Speaking at Sibos 2018 in Sydney, the chief executive was asked about the benefits of blockchain, and diverting away from the usual responses such as data, settlement and reconciliation, which all have a positive impact for the client, Masters instead discussed the application of blockchain within organisations.

“The total addressable market for deploying this technology is much greater than people really understand,” explained Masters.

“Reconciliation consumes a lot of messaging, resources and expense. Within the organisation, actually, the extent of requirements for internal validation, restraints, and controls and results of reconciliations is probably a factor of 100 – or even more than that – times as great of a burden.”

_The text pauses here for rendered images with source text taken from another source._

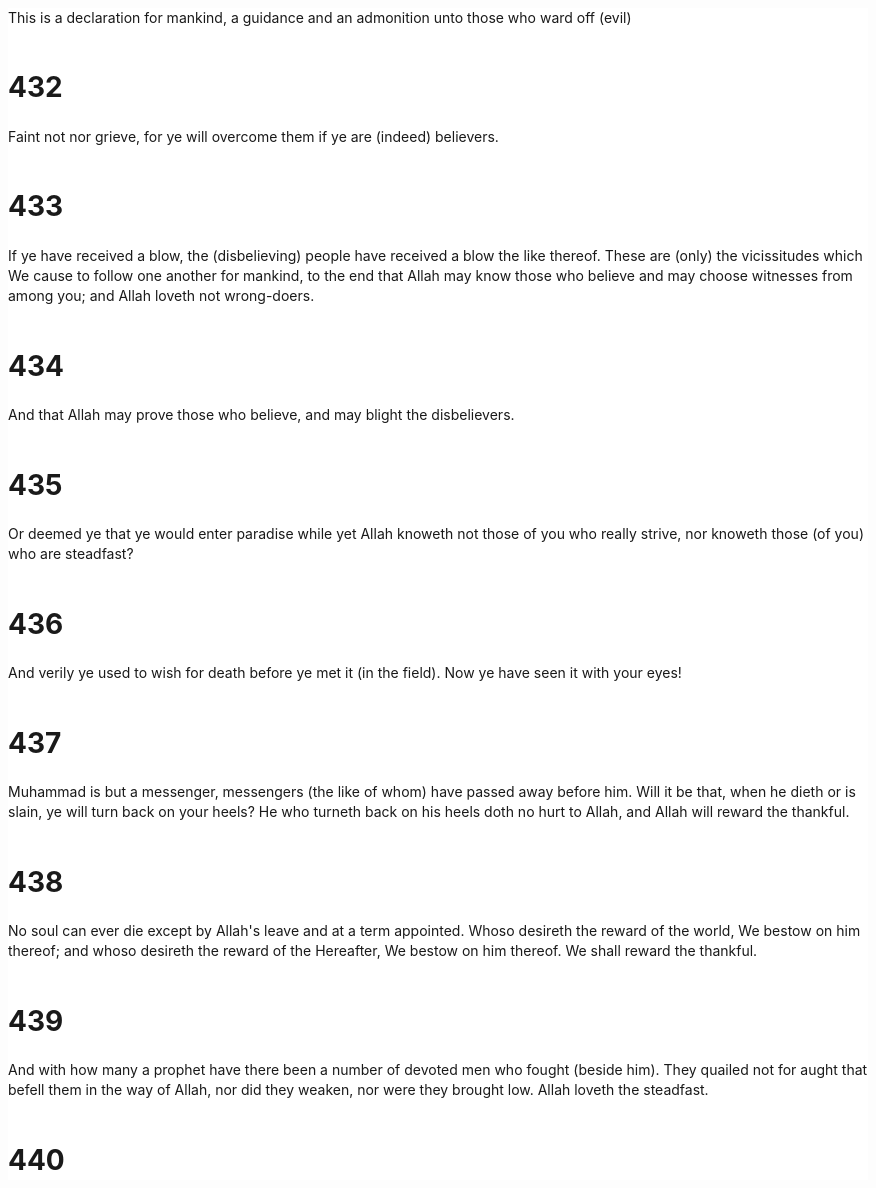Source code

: This is a declaration for mankind, a guidance and an admonition unto those who ward off (evil)

# 432

Faint not nor grieve, for ye will overcome them if ye are (indeed) believers.

# 433

If ye have received a blow, the (disbelieving) people have received a blow the like thereof. These are (only) the vicissitudes which We cause to follow one another for mankind, to the end that Allah may know those who believe and may choose witnesses from among you; and Allah loveth not wrong-doers.

# 434

And that Allah may prove those who believe, and may blight the disbelievers.

# 435

Or deemed ye that ye would enter paradise while yet Allah knoweth not those of you who really strive, nor knoweth those (of you) who are steadfast?

# 436

And verily ye used to wish for death before ye met it (in the field). Now ye have seen it with your eyes!

# 437

Muhammad is but a messenger, messengers (the like of whom) have passed away before him. Will it be that, when he dieth or is slain, ye will turn back on your heels? He who turneth back on his heels doth no hurt to Allah, and Allah will reward the thankful.

# 438

No soul can ever die except by Allah's leave and at a term appointed. Whoso desireth the reward of the world, We bestow on him thereof; and whoso desireth the reward of the Hereafter, We bestow on him thereof. We shall reward the thankful.

# 439

And with how many a prophet have there been a number of devoted men who fought (beside him). They quailed not for aught that befell them in the way of Allah, nor did they weaken, nor were they brought low. Allah loveth the steadfast.

# 440
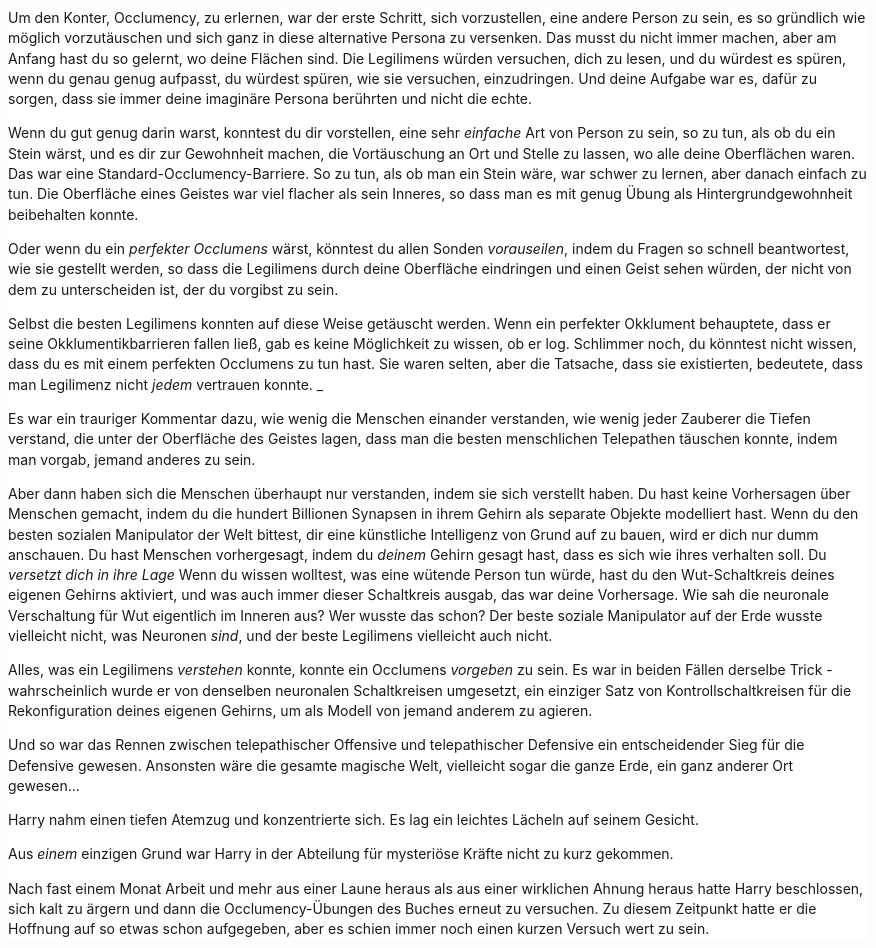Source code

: Um den Konter, Occlumency, zu erlernen, war der erste Schritt, sich vorzustellen, eine andere Person zu sein, es so gründlich wie möglich vorzutäuschen und sich ganz in diese alternative Persona zu versenken. Das musst du nicht immer machen, aber am Anfang hast du so gelernt, wo deine Flächen sind. Die Legilimens würden versuchen, dich zu lesen, und du würdest es spüren, wenn du genau genug aufpasst, du würdest spüren, wie sie versuchen, einzudringen. Und deine Aufgabe war es, dafür zu sorgen, dass sie immer deine imaginäre Persona berührten und nicht die echte.

Wenn du gut genug darin warst, konntest du dir vorstellen, eine sehr _einfache_ Art von Person zu sein, so zu tun, als ob du ein Stein wärst, und es dir zur Gewohnheit machen, die Vortäuschung an Ort und Stelle zu lassen, wo alle deine Oberflächen waren. Das war eine Standard-Occlumency-Barriere. So zu tun, als ob man ein Stein wäre, war schwer zu lernen, aber danach einfach zu tun. Die Oberfläche eines Geistes war viel flacher als sein Inneres, so dass man es mit genug Übung als Hintergrundgewohnheit beibehalten konnte.

Oder wenn du ein _perfekter Occlumens_ wärst, könntest du allen Sonden _vorauseilen_, indem du Fragen so schnell beantwortest, wie sie gestellt werden, so dass die Legilimens durch deine Oberfläche eindringen und einen Geist sehen würden, der nicht von dem zu unterscheiden ist, der du vorgibst zu sein.

Selbst die besten Legilimens konnten auf diese Weise getäuscht werden. Wenn ein perfekter Okklument behauptete, dass er seine Okklumentikbarrieren fallen ließ, gab es keine Möglichkeit zu wissen, ob er log. Schlimmer noch, du könntest nicht wissen, dass du es mit einem perfekten Occlumens zu tun hast. Sie waren selten, aber die Tatsache, dass sie existierten, bedeutete, dass man Legilimenz nicht _jedem_ vertrauen konnte. _

Es war ein trauriger Kommentar dazu, wie wenig die Menschen einander verstanden, wie wenig jeder Zauberer die Tiefen verstand, die unter der Oberfläche des Geistes lagen, dass man die besten menschlichen Telepathen täuschen konnte, indem man vorgab, jemand anderes zu sein.

Aber dann haben sich die Menschen überhaupt nur verstanden, indem sie sich verstellt haben. Du hast keine Vorhersagen über Menschen gemacht, indem du die hundert Billionen Synapsen in ihrem Gehirn als separate Objekte modelliert hast. Wenn du den besten sozialen Manipulator der Welt bittest, dir eine künstliche Intelligenz von Grund auf zu bauen, wird er dich nur dumm anschauen. Du hast Menschen vorhergesagt, indem du _deinem_ Gehirn gesagt hast, dass es sich wie ihres verhalten soll. Du _versetzt dich in ihre Lage_ Wenn du wissen wolltest, was eine wütende Person tun würde, hast du den Wut-Schaltkreis deines eigenen Gehirns aktiviert, und was auch immer dieser Schaltkreis ausgab, das war deine Vorhersage. Wie sah die neuronale Verschaltung für Wut eigentlich im Inneren aus? Wer wusste das schon? Der beste soziale Manipulator auf der Erde wusste vielleicht nicht, was Neuronen _sind_, und der beste Legilimens vielleicht auch nicht.

Alles, was ein Legilimens _verstehen_ konnte, konnte ein Occlumens _vorgeben_ zu sein. Es war in beiden Fällen derselbe Trick - wahrscheinlich wurde er von denselben neuronalen Schaltkreisen umgesetzt, ein einziger Satz von Kontrollschaltkreisen für die Rekonfiguration deines eigenen Gehirns, um als Modell von jemand anderem zu agieren.

Und so war das Rennen zwischen telepathischer Offensive und telepathischer Defensive ein entscheidender Sieg für die Defensive gewesen. Ansonsten wäre die gesamte magische Welt, vielleicht sogar die ganze Erde, ein ganz anderer Ort gewesen...

Harry nahm einen tiefen Atemzug und konzentrierte sich. Es lag ein leichtes Lächeln auf seinem Gesicht.

Aus _einem_ einzigen Grund war Harry in der Abteilung für mysteriöse Kräfte nicht zu kurz gekommen.

Nach fast einem Monat Arbeit und mehr aus einer Laune heraus als aus einer wirklichen Ahnung heraus hatte Harry beschlossen, sich kalt zu ärgern und dann die Occlumency-Übungen des Buches erneut zu versuchen. Zu diesem Zeitpunkt hatte er die Hoffnung auf so etwas schon aufgegeben, aber es schien immer noch einen kurzen Versuch wert zu sein.
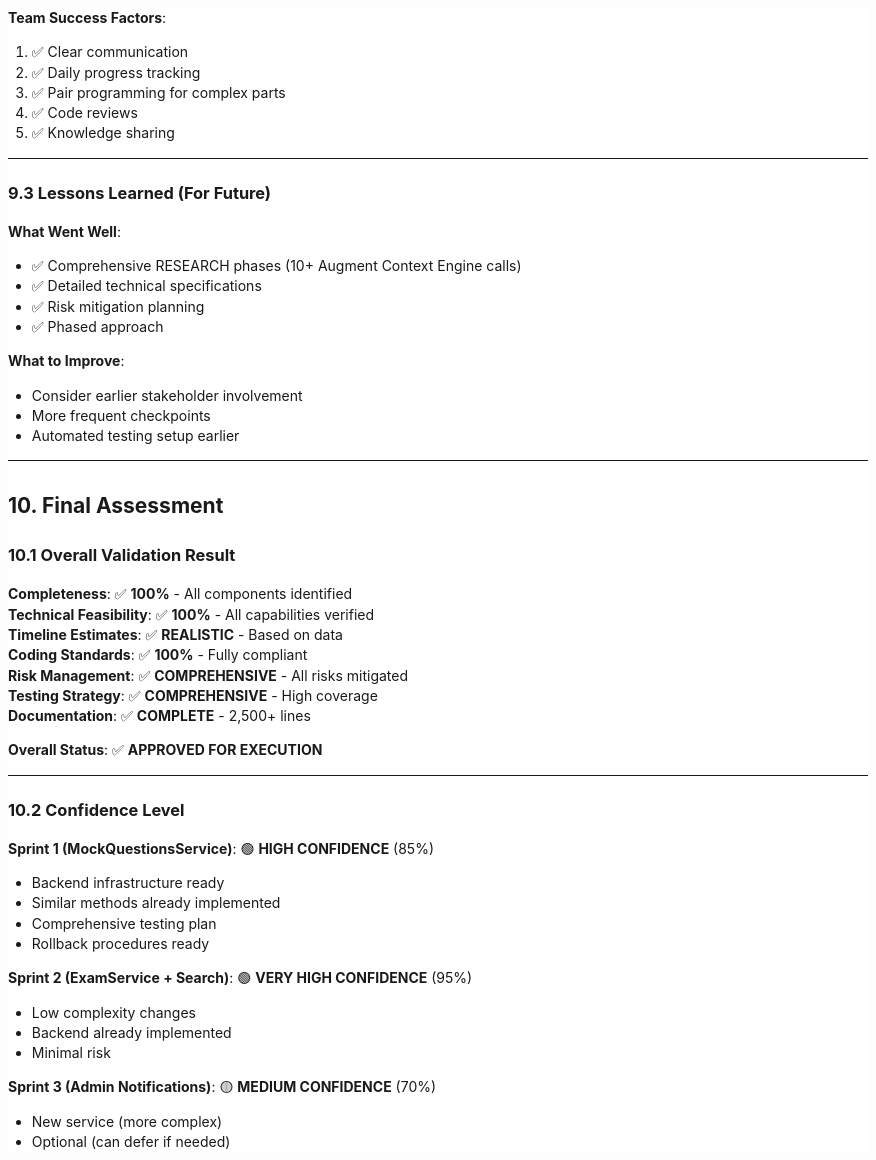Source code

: **Team Success Factors**:
1. ✅ Clear communication
2. ✅ Daily progress tracking
3. ✅ Pair programming for complex parts
4. ✅ Code reviews
5. ✅ Knowledge sharing

---

### 9.3 Lessons Learned (For Future)

**What Went Well**:
- ✅ Comprehensive RESEARCH phases (10+ Augment Context Engine calls)
- ✅ Detailed technical specifications
- ✅ Risk mitigation planning
- ✅ Phased approach

**What to Improve**:
- Consider earlier stakeholder involvement
- More frequent checkpoints
- Automated testing setup earlier

---

## 10. Final Assessment

### 10.1 Overall Validation Result

**Completeness**: ✅ **100%** - All components identified  
**Technical Feasibility**: ✅ **100%** - All capabilities verified  
**Timeline Estimates**: ✅ **REALISTIC** - Based on data  
**Coding Standards**: ✅ **100%** - Fully compliant  
**Risk Management**: ✅ **COMPREHENSIVE** - All risks mitigated  
**Testing Strategy**: ✅ **COMPREHENSIVE** - High coverage  
**Documentation**: ✅ **COMPLETE** - 2,500+ lines  

**Overall Status**: ✅ **APPROVED FOR EXECUTION**

---

### 10.2 Confidence Level

**Sprint 1 (MockQuestionsService)**: 🟢 **HIGH CONFIDENCE** (85%)
- Backend infrastructure ready
- Similar methods already implemented
- Comprehensive testing plan
- Rollback procedures ready

**Sprint 2 (ExamService + Search)**: 🟢 **VERY HIGH CONFIDENCE** (95%)
- Low complexity changes
- Backend already implemented
- Minimal risk

**Sprint 3 (Admin Notifications)**: 🟡 **MEDIUM CONFIDENCE** (70%)
- New service (more complex)
- Optional (can defer if needed)
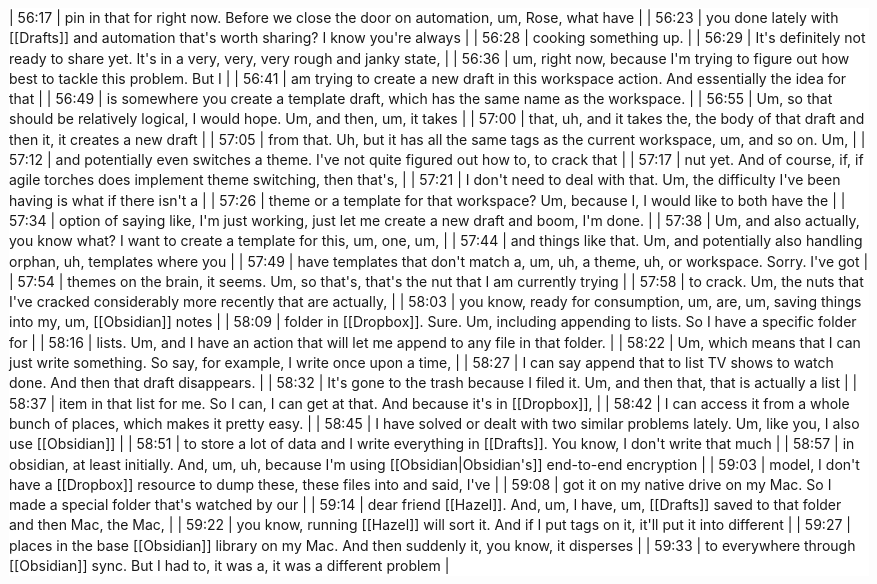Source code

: | 56:17      | pin in that for right now. Before we close the door on automation, um, Rose, what have               |
| 56:23      | you done lately with [[Drafts]] and automation that's worth sharing? I know you're always                |
| 56:28      | cooking something up.                                                                                |
| 56:29      | It's definitely not ready to share yet. It's in a very, very, very rough and janky state,            |
| 56:36      | um, right now, because I'm trying to figure out how best to tackle this problem. But I               |
| 56:41      | am trying to create a new draft in this workspace action. And essentially the idea for that          |
| 56:49      | is somewhere you create a template draft, which has the same name as the workspace.                  |
| 56:55      | Um, so that should be relatively logical, I would hope. Um, and then, um, it takes                   |
| 57:00      | that, uh, and it takes the, the body of that draft and then it, it creates a new draft               |
| 57:05      | from that. Uh, but it has all the same tags as the current workspace, um, and so on. Um,             |
| 57:12      | and potentially even switches a theme. I've not quite figured out how to, to crack that              |
| 57:17      | nut yet. And of course, if, if agile torches does implement theme switching, then that's,            |
| 57:21      | I don't need to deal with that. Um, the difficulty I've been having is what if there isn't a         |
| 57:26      | theme or a template for that workspace? Um, because I, I would like to both have the                 |
| 57:34      | option of saying like, I'm just working, just let me create a new draft and boom, I'm done.          |
| 57:38      | Um, and also actually, you know what? I want to create a template for this, um, one, um,             |
| 57:44      | and things like that. Um, and potentially also handling orphan, uh, templates where you              |
| 57:49      | have templates that don't match a, um, uh, a theme, uh, or workspace. Sorry. I've got                |
| 57:54      | themes on the brain, it seems. Um, so that's, that's the nut that I am currently trying              |
| 57:58      | to crack. Um, the nuts that I've cracked considerably more recently that are actually,               |
| 58:03      | you know, ready for consumption, um, are, um, saving things into my, um, [[Obsidian]] notes              |
| 58:09      | folder in [[Dropbox]]. Sure. Um, including appending to lists. So I have a specific folder for           |
| 58:16      | lists. Um, and I have an action that will let me append to any file in that folder.                  |
| 58:22      | Um, which means that I can just write something. So say, for example, I write once upon a time,      |
| 58:27      | I can say append that to list TV shows to watch done. And then that draft disappears.                |
| 58:32      | It's gone to the trash because I filed it. Um, and then that, that is actually a list                |
| 58:37      | item in that list for me. So I can, I can get at that. And because it's in [[Dropbox]],                  |
| 58:42      | I can access it from a whole bunch of places, which makes it pretty easy.                            |
| 58:45      | I have solved or dealt with two similar problems lately. Um, like you, I also use [[Obsidian]]           |
| 58:51      | to store a lot of data and I write everything in [[Drafts]]. You know, I don't write that much           |
| 58:57      | in obsidian, at least initially. And, um, uh, because I'm using [[Obsidian\|Obsidian's]] end-to-end encryption      |
| 59:03      | model, I don't have a [[Dropbox]] resource to dump these, these files into and said, I've                |
| 59:08      | got it on my native drive on my Mac. So I made a special folder that's watched by our                |
| 59:14      | dear friend [[Hazel]]. And, um, I have, um, [[Drafts]] saved to that folder and then Mac, the Mac,           |
| 59:22      | you know, running [[Hazel]] will sort it. And if I put tags on it, it'll put it into different           |
| 59:27      | places in the base [[Obsidian]] library on my Mac. And then suddenly it, you know, it disperses          |
| 59:33      | to everywhere through [[Obsidian]] sync. But I had to, it was a, it was a different problem              |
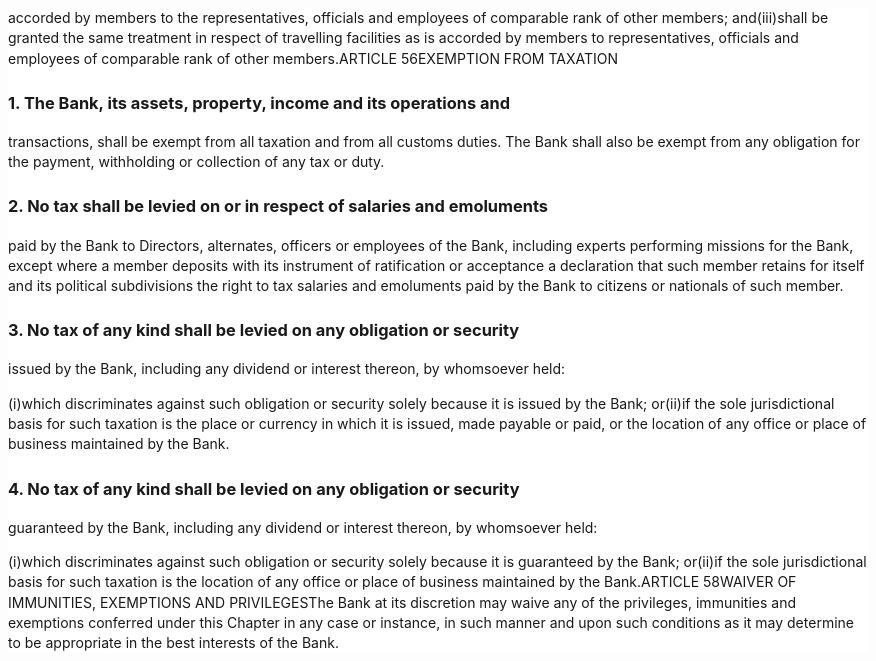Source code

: accorded by members to the representatives, officials and employees of
comparable rank of other members; and(iii)shall be granted the same treatment
in respect of travelling facilities as is accorded by members to
representatives, officials and employees of comparable rank of other
members.ARTICLE 56EXEMPTION FROM TAXATION

### 1\. The Bank, its assets, property, income and its operations and
transactions, shall be exempt from all taxation and from all customs duties.
The Bank shall also be exempt from any obligation for the payment, withholding
or collection of any tax or duty.

### 2\. No tax shall be levied on or in respect of salaries and emoluments
paid by the Bank to Directors, alternates, officers or employees of the Bank,
including experts performing missions for the Bank, except where a member
deposits with its instrument of ratification or acceptance a declaration that
such member retains for itself and its political subdivisions the right to tax
salaries and emoluments paid by the Bank to citizens or nationals of such
member.

### 3\. No tax of any kind shall be levied on any obligation or security
issued by the Bank, including any dividend or interest thereon, by whomsoever
held:

(i)which discriminates against such obligation or security solely because it
is issued by the Bank; or(ii)if the sole jurisdictional basis for such
taxation is the place or currency in which it is issued, made payable or paid,
or the location of any office or place of business maintained by the Bank.

### 4\. No tax of any kind shall be levied on any obligation or security
guaranteed by the Bank, including any dividend or interest thereon, by
whomsoever held:

(i)which discriminates against such obligation or security solely because it
is guaranteed by the Bank; or(ii)if the sole jurisdictional basis for such
taxation is the location of any office or place of business maintained by the
Bank.ARTICLE 58WAIVER OF IMMUNITIES, EXEMPTIONS AND PRIVILEGESThe Bank at its
discretion may waive any of the privileges, immunities and exemptions
conferred under this Chapter in any case or instance, in such manner and upon
such conditions as it may determine to be appropriate in the best interests of
the Bank.

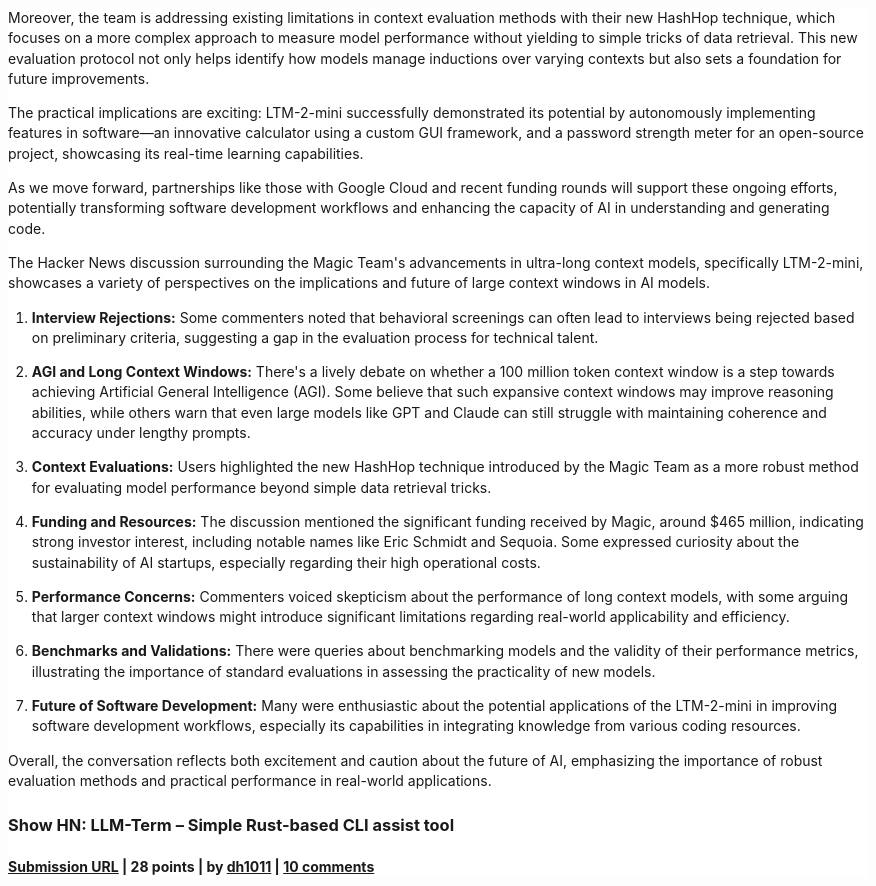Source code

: Moreover, the team is addressing existing limitations in context evaluation methods with their new HashHop technique, which focuses on a more complex approach to measure model performance without yielding to simple tricks of data retrieval. This new evaluation protocol not only helps identify how models manage inductions over varying contexts but also sets a foundation for future improvements.

The practical implications are exciting: LTM-2-mini successfully demonstrated its potential by autonomously implementing features in software—an innovative calculator using a custom GUI framework, and a password strength meter for an open-source project, showcasing its real-time learning capabilities.

As we move forward, partnerships like those with Google Cloud and recent funding rounds will support these ongoing efforts, potentially transforming software development workflows and enhancing the capacity of AI in understanding and generating code.

The Hacker News discussion surrounding the Magic Team's advancements in ultra-long context models, specifically LTM-2-mini, showcases a variety of perspectives on the implications and future of large context windows in AI models.

1. **Interview Rejections:** Some commenters noted that behavioral screenings can often lead to interviews being rejected based on preliminary criteria, suggesting a gap in the evaluation process for technical talent.

2. **AGI and Long Context Windows:** There's a lively debate on whether a 100 million token context window is a step towards achieving Artificial General Intelligence (AGI). Some believe that such expansive context windows may improve reasoning abilities, while others warn that even large models like GPT and Claude can still struggle with maintaining coherence and accuracy under lengthy prompts.

3. **Context Evaluations:** Users highlighted the new HashHop technique introduced by the Magic Team as a more robust method for evaluating model performance beyond simple data retrieval tricks.

4. **Funding and Resources:** The discussion mentioned the significant funding received by Magic, around $465 million, indicating strong investor interest, including notable names like Eric Schmidt and Sequoia. Some expressed curiosity about the sustainability of AI startups, especially regarding their high operational costs.

5. **Performance Concerns:** Commenters voiced skepticism about the performance of long context models, with some arguing that larger context windows might introduce significant limitations regarding real-world applicability and efficiency.

6. **Benchmarks and Validations:** There were queries about benchmarking models and the validity of their performance metrics, illustrating the importance of standard evaluations in assessing the practicality of new models.

7. **Future of Software Development:** Many were enthusiastic about the potential applications of the LTM-2-mini in improving software development workflows, especially its capabilities in integrating knowledge from various coding resources.

Overall, the conversation reflects both excitement and caution about the future of AI, emphasizing the importance of robust evaluation methods and practical performance in real-world applications.

### Show HN: LLM-Term – Simple Rust-based CLI assist tool

#### [Submission URL](https://github.com/dh1011/llm-term) | 28 points | by [dh1011](https://news.ycombinator.com/user?id=dh1011) | [10 comments](https://news.ycombinator.com/item?id=41388335)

“Think about the distinction between the operations department, the risk department, the front office and trading department, command and control, reconciliation all the way back to the general ledger. These are all processes that can equally benefit from the technology that we are talking about here, where you need encourage separation, privacy or confidentiality or certain aspects.”

ASX plans to go live with its new equity post-trade system based on blockchain technology and designed by Digital Asset by the first quarter of 2021.

The blockchain project was heralded as a potential turning point for the post-trade industry at Sibos for the past two years and could serve as the basis for other market infrastructures to revamp their systems using the technology.

Digital Asset has hinted at working with other exchanges at present.

Masters added that she believed there would not be one single solution and interoperability will be important in the future.

“I don’t subscribe to the view that there will be a single solution or one approach to DLT,” she said, adding that the issue is currently being addressed.  “To process transactions across and between these different ecosystems. It would be nice in theory. It’s important that the vendors of the technology work together, but also that the market operators – as they develop their tools – that they make a commitment to their participants, many who are shared. And they make a commitment to make sure the technology is compatible to meet their participants needs.”

Earlier this month a new test of the Digital Asset blockchain platform showed it processed upwards of 27,000 trades per second, far exceeding the latest prototype developed by market infrastructure service provider, DTCC.

The test, conducted by IT financial services consultancy GFT, confirmed the platform could support 27,000 trades per second for a sustained period of time, which equates to approximately 81,000 distributed ledger technology (DLT) transaction updates per second.